== Segment start ==

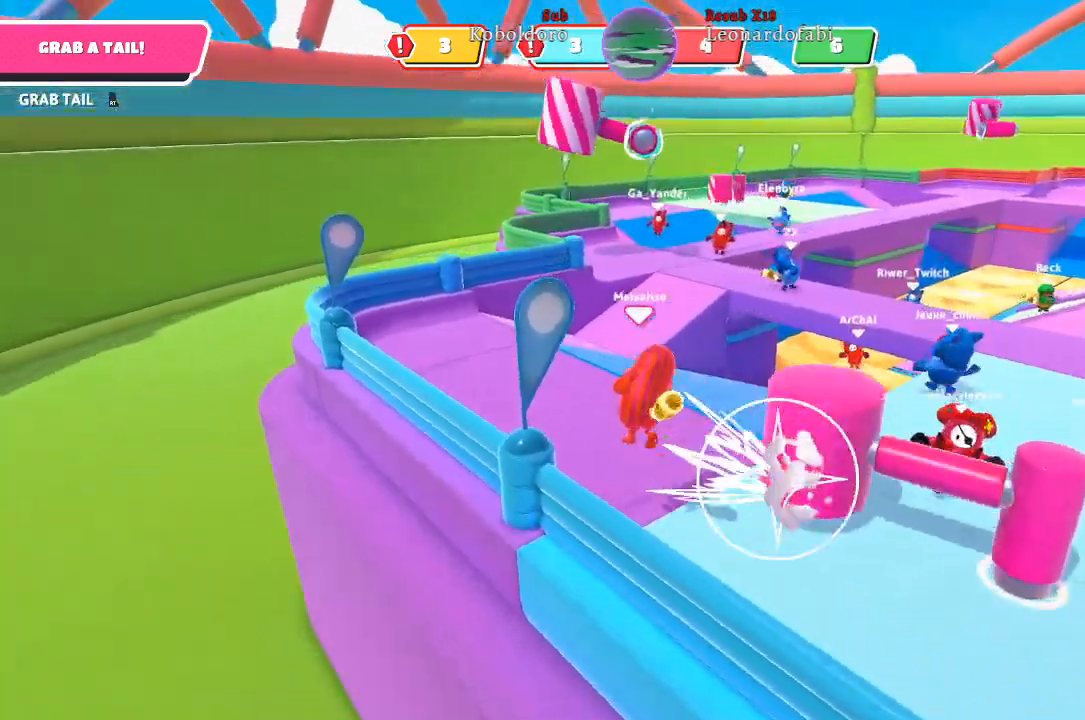
{"buttons": [], "left_stick": "up-left", "right_stick": "right", "events": [[67, "right_stick", "right"]]}
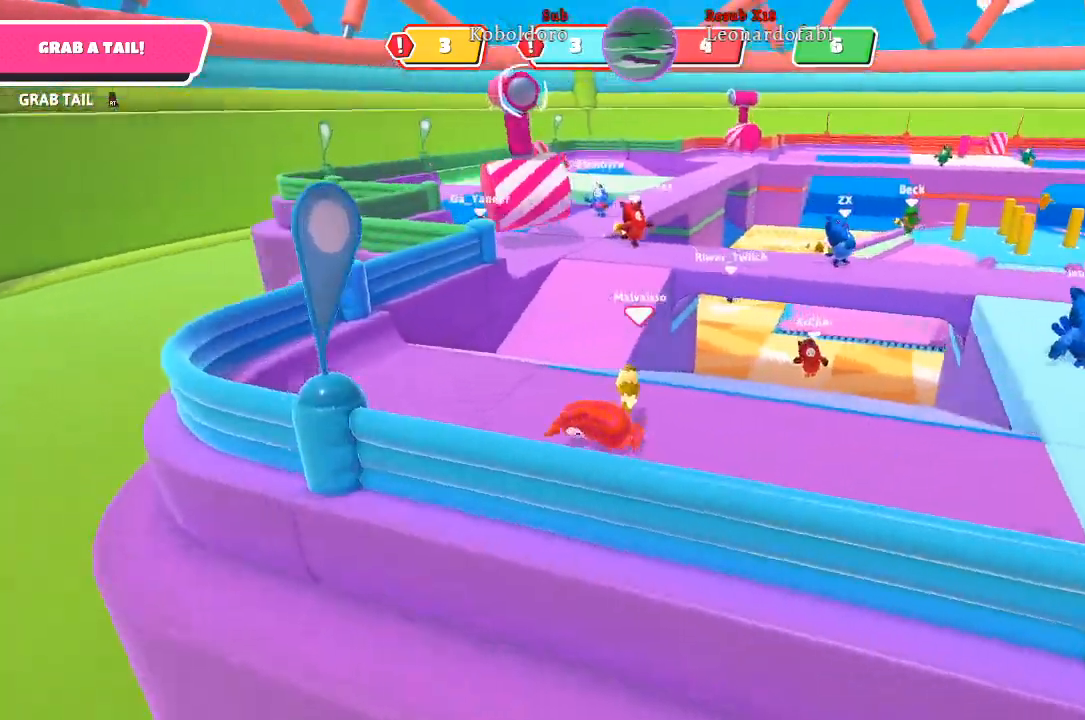
{"buttons": [], "left_stick": "up-left", "right_stick": "right", "events": [[50, "right_stick", "center"], [333, "right_stick", "right"]]}
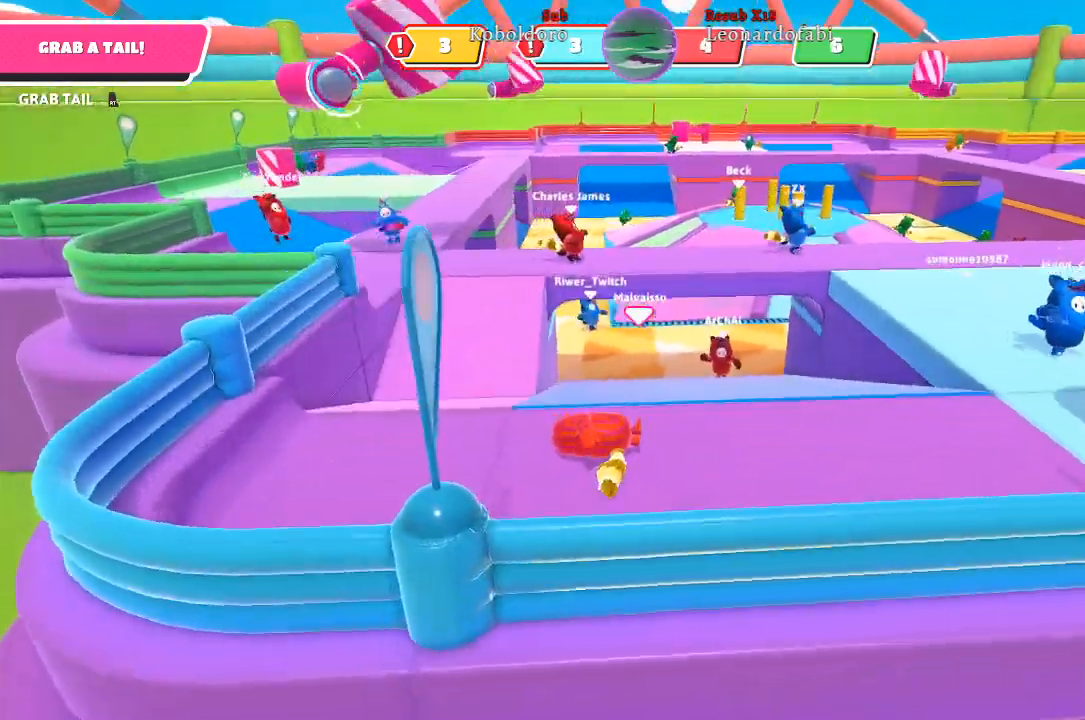
{"buttons": [], "left_stick": "left", "right_stick": "center", "events": [[450, "left_stick", "left"], [500, "right_stick", "center"]]}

== Segment end ==

Where a line contains the word "center", copy that line from the listing above.

{"buttons": [], "left_stick": "up-left", "right_stick": "right", "events": [[50, "right_stick", "center"], [333, "right_stick", "right"]]}
{"buttons": [], "left_stick": "left", "right_stick": "center", "events": [[450, "left_stick", "left"], [500, "right_stick", "center"]]}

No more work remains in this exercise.